Sidang Ahok: Ma’ruf Amin Mengaku Tak Melihat Video Pidato Ahok

@Rayapos | Jakarta : Sidang dugaan penodaan agama dengan terdakwa Basuki Tjahaja Purnama (Ahok) kembali dilanjutkan hari ini, Selasa (31/1/2017).

Ketua Umum Majelis Ulama Indonesia (MUI) Ma’ruf Amin menjadi saksi pertama yang didengarkan keterangannya.

Kepada Majelis Hakim yang diketuai Dwiarso Budi Santiarto, Ma’ruf Amin mengaku tidak melihat langsung video pidato Basuki Tjahaja Purnama (Ahok) yang menyebut surat Al Maidah ayat 51.

Ma’ruf menjelaskan,  video Ahok dicek oleh tim MUI yang melakukan kajian.

“Secara resmi atau formil menandatangani apakah melihat di dalam video waktu terdakwa mengucapkan kata-kata seperti itu?” tanya hakim anggota kepada Ma’ruf yang bersaksi dalam sidang lanjutan Ahok di Auditorium Kementan, Jalan RM Harsono, Ragunan, Jakarta Selatan.

“Saya kira yang mengecek itu tim. Saya lihat tulisannya saja. Video tim,” kata Ma’ruf.

Pernyataan Ahok soal Al Maidah ayat 51 menjadi polemik hingga akhirnya MUI ikut turun tangan melakukan kajian dan mengeluarkan pernyataan sikap dan pendapat.

Kesimpulan dari kajian tim MUI, Ahok sudah melakukan penodaaan agama karena menyebut surat Al Maidah saat kunjungan kerja ke Pulau Pramuka.

“Bahwa Bapak Basuki ini menghina Alquran dan ulama. Substansinya itu,” tegas Ma’ruf.

Penodaan agama disebut dilakukan Ahok karena menggunakan surat Al Maidah saat berbicara soal pilihan pemimpin.
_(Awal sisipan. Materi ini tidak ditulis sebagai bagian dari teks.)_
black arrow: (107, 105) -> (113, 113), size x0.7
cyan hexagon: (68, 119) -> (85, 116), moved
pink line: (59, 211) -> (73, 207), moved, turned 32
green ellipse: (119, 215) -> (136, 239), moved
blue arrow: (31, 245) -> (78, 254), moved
“Dalam bentuk kata-kata, dibohongi pakai surat Al Maidah 51. Kalau tidak salah begitu,” sambungnya.

Menurut Ma’ruf,  Sikap dan Pendapat MUI terkait pernyataan Ahok ditujukan juga agar penegak hukum melakukan tindakan.

Pendapat dan Sikap Keagamaan MUI tertuang dalam surat pada 11 Oktober 2016.

“Sebagai pendapat ditujukan ke penegak hukum untuk diproses supaya kegaduhan masyarakat bisa dikendalikan, dinetralisir oleh penegak hukum,” terang dia.

Kepada majelis hakim, Ma’ruf Amin juga mengaku, keluarnya  Pendapat dan Sikap Keagamaan MUI yang tertuang dalam surat  tertanggal 11 Oktober 2016 tersebut juga  karena ada ada permintaan lisan dan tertulis, serta desakan kepada MUI dari berbagai forum untuk menyatakan sikap terkait kasus itu.

Setelah didesak, MUI membentuk tim yang terdiri dari empat komisi, yaitu komisi fatwa, komisi pengkajian, komisi hukum dan perundang-undangan, serta komisi informasi dan komunikasi. Tim itu kemudian melakukan pembahasan dan penelitian video pidato itu.

“Hasilnya dilaporkan kepada pengurus harian. Laporannya intinya bagaimana hasil bahasan dengan melakukan penelitian investigasi pembahasan dan menyimpulkan bahwa pernyataan Pak Basuki mengandung penghinaan terhadap Al-Quran dan ulama,” kata Ma’ruf.

Ahok didakwa melakukan penodaan agama karena mengutip surat Al-Maidah ayat 51 dalam video pidato saat kunjungan kerja ke Kepulauan Seribu.

JPU mendakwa Ahok dengan dakwaan alternatif antara Pasal 156 huruf a KUHP atau Pasal 156 KUHP.